Sai Vittorio, non so come spiegare, ma ieri, telefonandomi, è stato come rompere, in qualche modo, un incantesimo. Un cordone ombelicale strappato coi denti. Una specie di violenza. Una penetrazione non voluta. Con i tuoi coglioni fin dentro la mia vagina. Fino a sentirmeli in gola. E soffocare.
Dopo un anno di mail tra di noi, sentire per la prima volta la tua voce, i tuoi accenti, ha deviato il percorso della nostra amicizia, in qualcosa di scontato. Di banale. Di “ciò che fanno tutti”. E cioè due amici che si chiamano per parlottare di cazzate, perché diventeremo questo non è vero? Due cretini che la finiranno ad ammettere che anche questo anno le stagioni non sono più le stesse, che si suda molto di più di un tempo, che si soffoca da svenire, ma che la maglia di lana va sempre bene.
Ora, quando ti scriverò, lo farò pensando alla tua voce, e non alla tua mente. Ora, quando ti sfogherò i miei casini lo farò ricordandomi la tua risata, e forse sarò meno sincera nella scrittura, come una figlia con suo padre. Si mente molto di più ad un familiare che non ad uno sconosciuto. Si vomita volentieri davanti ad un medico che non davanti ad un amante.
E tu ora questo sei diventato. Qualcuno che conosce proprio tutto di me, e da cui bisogna guardarsi bene d’ora in avanti, perché il coltello nascosto in una manica bisogna aspettarselo più da un parente che non da un passante.
Ho abortito un amore. Scivolato da un’ovaia senza un’emorragia d’avviso. Come pisciare un calcolo renale. Ora sono nuovamente sterile. Vuota. Contengo in me un utero avvizzito, oramai stanco di cercare di portare a termine gravidanze mentali. O dell’anima.
Anche stavolta questo bambino, questo amore, non ha voluto nascere. Ha capito in tempo che madre avrebbe avuto, e si è tirato indietro. Una specie di suicidio. Ha dato un ultimo respiro prima di lasciarsi andare alla non vita. Eppure, cominciavo ad abituarmi a lui. Me lo coccolavo da giorni. Settimane a parlargli di come sarebbe stata la nostra vita insieme. Delle nostre giornate messi là a fare niente, solo avvinghiati ad una affettività serena. A volte primitiva. O violenta. Ma vera. Partita dalle viscere. Che è la base della Terra.

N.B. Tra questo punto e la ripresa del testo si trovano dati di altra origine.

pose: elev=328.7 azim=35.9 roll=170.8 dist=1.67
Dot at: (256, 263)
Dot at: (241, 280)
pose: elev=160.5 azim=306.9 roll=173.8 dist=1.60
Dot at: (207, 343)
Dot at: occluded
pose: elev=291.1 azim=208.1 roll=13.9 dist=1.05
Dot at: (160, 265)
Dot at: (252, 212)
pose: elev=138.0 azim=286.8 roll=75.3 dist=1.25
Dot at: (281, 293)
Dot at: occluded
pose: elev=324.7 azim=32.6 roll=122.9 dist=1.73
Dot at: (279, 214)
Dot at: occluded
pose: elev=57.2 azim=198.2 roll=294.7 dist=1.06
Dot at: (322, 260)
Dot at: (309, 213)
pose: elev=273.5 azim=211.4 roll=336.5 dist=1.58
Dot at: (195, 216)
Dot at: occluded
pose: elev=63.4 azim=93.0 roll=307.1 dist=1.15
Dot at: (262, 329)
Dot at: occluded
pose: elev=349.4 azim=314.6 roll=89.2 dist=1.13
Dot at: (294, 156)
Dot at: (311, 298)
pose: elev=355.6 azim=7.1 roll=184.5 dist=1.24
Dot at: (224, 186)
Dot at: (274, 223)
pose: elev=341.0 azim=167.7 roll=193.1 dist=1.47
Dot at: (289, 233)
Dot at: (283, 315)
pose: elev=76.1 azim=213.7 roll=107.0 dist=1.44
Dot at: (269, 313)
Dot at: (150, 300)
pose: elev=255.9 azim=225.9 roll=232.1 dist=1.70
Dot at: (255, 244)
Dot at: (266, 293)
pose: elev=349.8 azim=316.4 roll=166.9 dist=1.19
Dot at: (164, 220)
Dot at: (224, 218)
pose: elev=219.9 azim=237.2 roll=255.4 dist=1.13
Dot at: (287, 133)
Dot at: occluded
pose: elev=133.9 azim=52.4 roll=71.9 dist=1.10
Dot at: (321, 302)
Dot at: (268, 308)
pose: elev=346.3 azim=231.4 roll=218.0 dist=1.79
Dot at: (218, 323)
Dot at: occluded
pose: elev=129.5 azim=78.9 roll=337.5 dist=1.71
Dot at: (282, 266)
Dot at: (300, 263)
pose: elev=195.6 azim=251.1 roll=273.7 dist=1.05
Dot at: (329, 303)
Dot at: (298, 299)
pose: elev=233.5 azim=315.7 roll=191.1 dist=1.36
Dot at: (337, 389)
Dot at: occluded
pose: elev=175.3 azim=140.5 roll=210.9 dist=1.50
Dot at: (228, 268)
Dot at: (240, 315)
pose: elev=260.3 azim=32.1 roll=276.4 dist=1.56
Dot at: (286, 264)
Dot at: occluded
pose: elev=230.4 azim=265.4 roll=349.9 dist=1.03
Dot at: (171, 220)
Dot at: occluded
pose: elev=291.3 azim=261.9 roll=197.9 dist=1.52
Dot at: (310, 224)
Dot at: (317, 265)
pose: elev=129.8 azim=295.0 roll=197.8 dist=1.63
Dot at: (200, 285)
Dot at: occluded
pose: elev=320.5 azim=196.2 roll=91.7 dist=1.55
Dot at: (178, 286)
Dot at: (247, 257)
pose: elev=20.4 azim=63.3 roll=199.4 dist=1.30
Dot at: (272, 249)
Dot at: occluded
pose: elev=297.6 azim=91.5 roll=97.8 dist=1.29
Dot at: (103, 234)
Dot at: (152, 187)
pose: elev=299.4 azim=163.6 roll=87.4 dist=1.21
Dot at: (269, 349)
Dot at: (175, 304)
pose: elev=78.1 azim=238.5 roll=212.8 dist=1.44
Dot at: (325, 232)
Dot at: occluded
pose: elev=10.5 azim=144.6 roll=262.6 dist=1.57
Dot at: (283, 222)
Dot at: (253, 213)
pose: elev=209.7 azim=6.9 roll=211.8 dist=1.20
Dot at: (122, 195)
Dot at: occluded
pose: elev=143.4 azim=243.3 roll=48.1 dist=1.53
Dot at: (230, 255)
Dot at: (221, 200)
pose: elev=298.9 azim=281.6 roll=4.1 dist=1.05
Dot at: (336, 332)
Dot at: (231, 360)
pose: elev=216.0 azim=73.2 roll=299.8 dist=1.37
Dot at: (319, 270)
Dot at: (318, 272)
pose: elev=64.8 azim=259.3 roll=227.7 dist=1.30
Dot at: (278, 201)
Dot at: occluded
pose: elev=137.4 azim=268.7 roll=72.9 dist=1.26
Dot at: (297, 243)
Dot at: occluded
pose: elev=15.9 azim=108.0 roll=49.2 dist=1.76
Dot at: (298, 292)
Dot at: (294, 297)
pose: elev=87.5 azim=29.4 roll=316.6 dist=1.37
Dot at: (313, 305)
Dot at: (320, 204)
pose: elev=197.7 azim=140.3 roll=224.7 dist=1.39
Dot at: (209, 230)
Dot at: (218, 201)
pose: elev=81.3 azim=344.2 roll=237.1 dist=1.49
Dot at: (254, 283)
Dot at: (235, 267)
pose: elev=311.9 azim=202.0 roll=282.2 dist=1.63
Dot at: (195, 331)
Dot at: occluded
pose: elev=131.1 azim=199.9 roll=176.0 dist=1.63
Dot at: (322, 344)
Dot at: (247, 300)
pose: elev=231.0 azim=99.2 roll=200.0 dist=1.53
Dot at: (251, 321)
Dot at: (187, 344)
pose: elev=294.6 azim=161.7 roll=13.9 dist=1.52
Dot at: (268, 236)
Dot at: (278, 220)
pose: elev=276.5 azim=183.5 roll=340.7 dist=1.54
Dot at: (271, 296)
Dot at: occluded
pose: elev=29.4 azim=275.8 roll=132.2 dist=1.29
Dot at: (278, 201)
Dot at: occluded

Ora questo terremoto ha bisogno di giorni di assestamento. Di provare a non far crollare proprio tutto, e salvare ciò che si può. Anche una lacrima va bene, perché i sorrisi, non sono stata accorta in questo, sono andati tutti distrutti. Troppo avvezza all’infelicità, non ho riconosciuto ciò che di buono poteva restare, ed ho recintato meglio pensieri tristi, piuttosto che gioie assaporate appena.
Vittorio caro, sorridi tu che puoi. Tu che, rientrando a casa, avrai sempre una carezza a fine giornata. Tu che, comunque vada, sentirai sempre parole buone, sia che siano indirizzate a te come padre, o come marito. O come amante. O come fratello.
E prega per me. Dio, spesso, ha bisogno di intermediari piuttosto che del bisognoso stesso.